▶ **DATA TO USE**
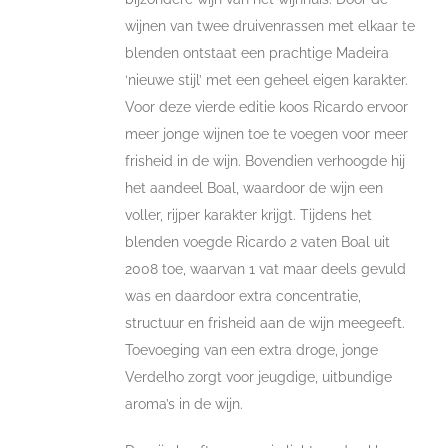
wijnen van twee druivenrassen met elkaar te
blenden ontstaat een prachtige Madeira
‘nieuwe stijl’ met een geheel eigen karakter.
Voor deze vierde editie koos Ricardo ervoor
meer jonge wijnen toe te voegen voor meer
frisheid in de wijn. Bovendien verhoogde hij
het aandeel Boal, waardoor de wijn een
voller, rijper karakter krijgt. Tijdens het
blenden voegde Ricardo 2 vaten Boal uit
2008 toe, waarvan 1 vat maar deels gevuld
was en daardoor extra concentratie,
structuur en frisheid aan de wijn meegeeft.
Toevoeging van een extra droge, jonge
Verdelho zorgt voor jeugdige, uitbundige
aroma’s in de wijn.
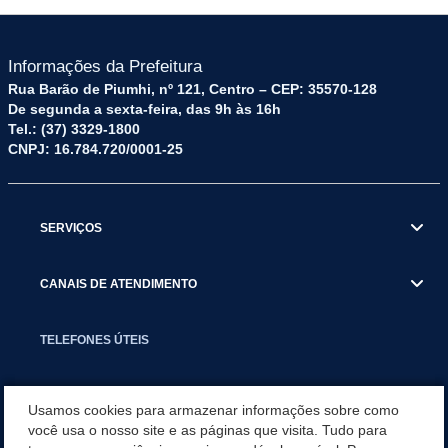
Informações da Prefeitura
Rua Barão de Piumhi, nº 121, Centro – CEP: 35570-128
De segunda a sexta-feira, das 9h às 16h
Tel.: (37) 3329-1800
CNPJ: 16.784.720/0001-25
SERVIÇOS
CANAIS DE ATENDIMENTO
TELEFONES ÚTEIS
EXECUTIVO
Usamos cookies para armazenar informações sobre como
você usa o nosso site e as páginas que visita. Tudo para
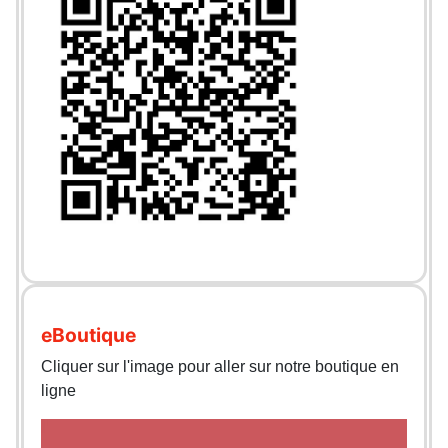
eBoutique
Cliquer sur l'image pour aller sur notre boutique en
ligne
---
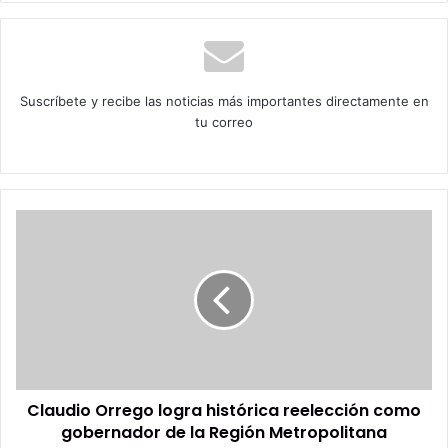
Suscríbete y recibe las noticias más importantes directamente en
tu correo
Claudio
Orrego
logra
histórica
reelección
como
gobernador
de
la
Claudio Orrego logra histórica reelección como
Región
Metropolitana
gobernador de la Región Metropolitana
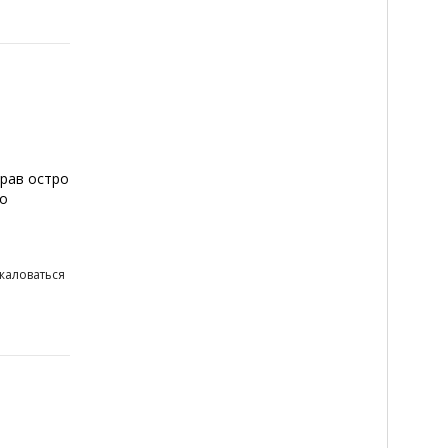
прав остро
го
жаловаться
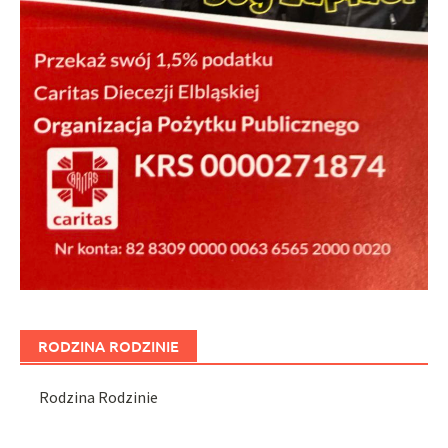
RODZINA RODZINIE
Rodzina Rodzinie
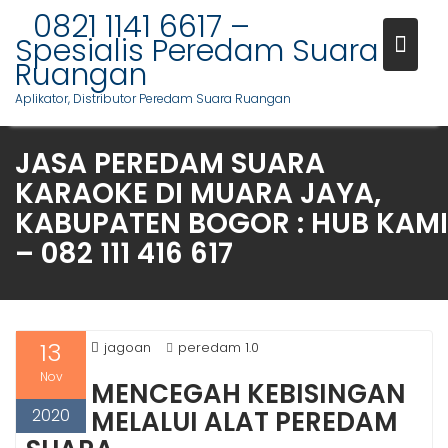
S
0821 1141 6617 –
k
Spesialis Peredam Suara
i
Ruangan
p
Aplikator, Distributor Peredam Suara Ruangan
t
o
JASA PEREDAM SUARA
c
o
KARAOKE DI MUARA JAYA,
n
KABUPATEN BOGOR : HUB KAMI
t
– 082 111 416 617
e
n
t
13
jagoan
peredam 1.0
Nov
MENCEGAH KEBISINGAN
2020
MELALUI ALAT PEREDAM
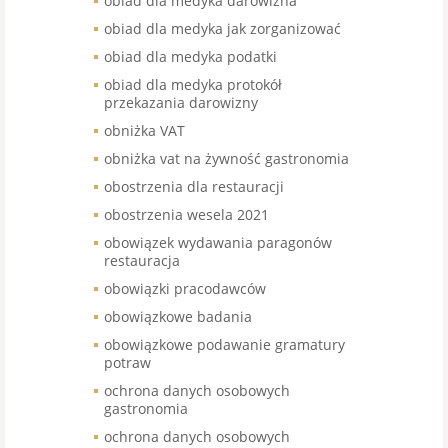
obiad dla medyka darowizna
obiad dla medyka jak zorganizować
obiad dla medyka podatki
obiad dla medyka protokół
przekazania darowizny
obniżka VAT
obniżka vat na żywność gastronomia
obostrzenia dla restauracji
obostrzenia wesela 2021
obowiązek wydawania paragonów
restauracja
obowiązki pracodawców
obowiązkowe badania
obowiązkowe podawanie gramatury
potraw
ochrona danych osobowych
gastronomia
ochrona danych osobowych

▶ **DIRECTIONS FOR THIS TASK**
From the entries above, restate word for word the lines from the line containing "Voor deze vierde editie koos Ricardo ervoor" to the line containing "blenden voegde Ricardo 2 vaten Boal uit", both ends included, and nothing more.

▶ **RESPONSE BELOW**
Voor deze vierde editie koos Ricardo ervoor
meer jonge wijnen toe te voegen voor meer
frisheid in de wijn. Bovendien verhoogde hij
het aandeel Boal, waardoor de wijn een
voller, rijper karakter krijgt. Tijdens het
blenden voegde Ricardo 2 vaten Boal uit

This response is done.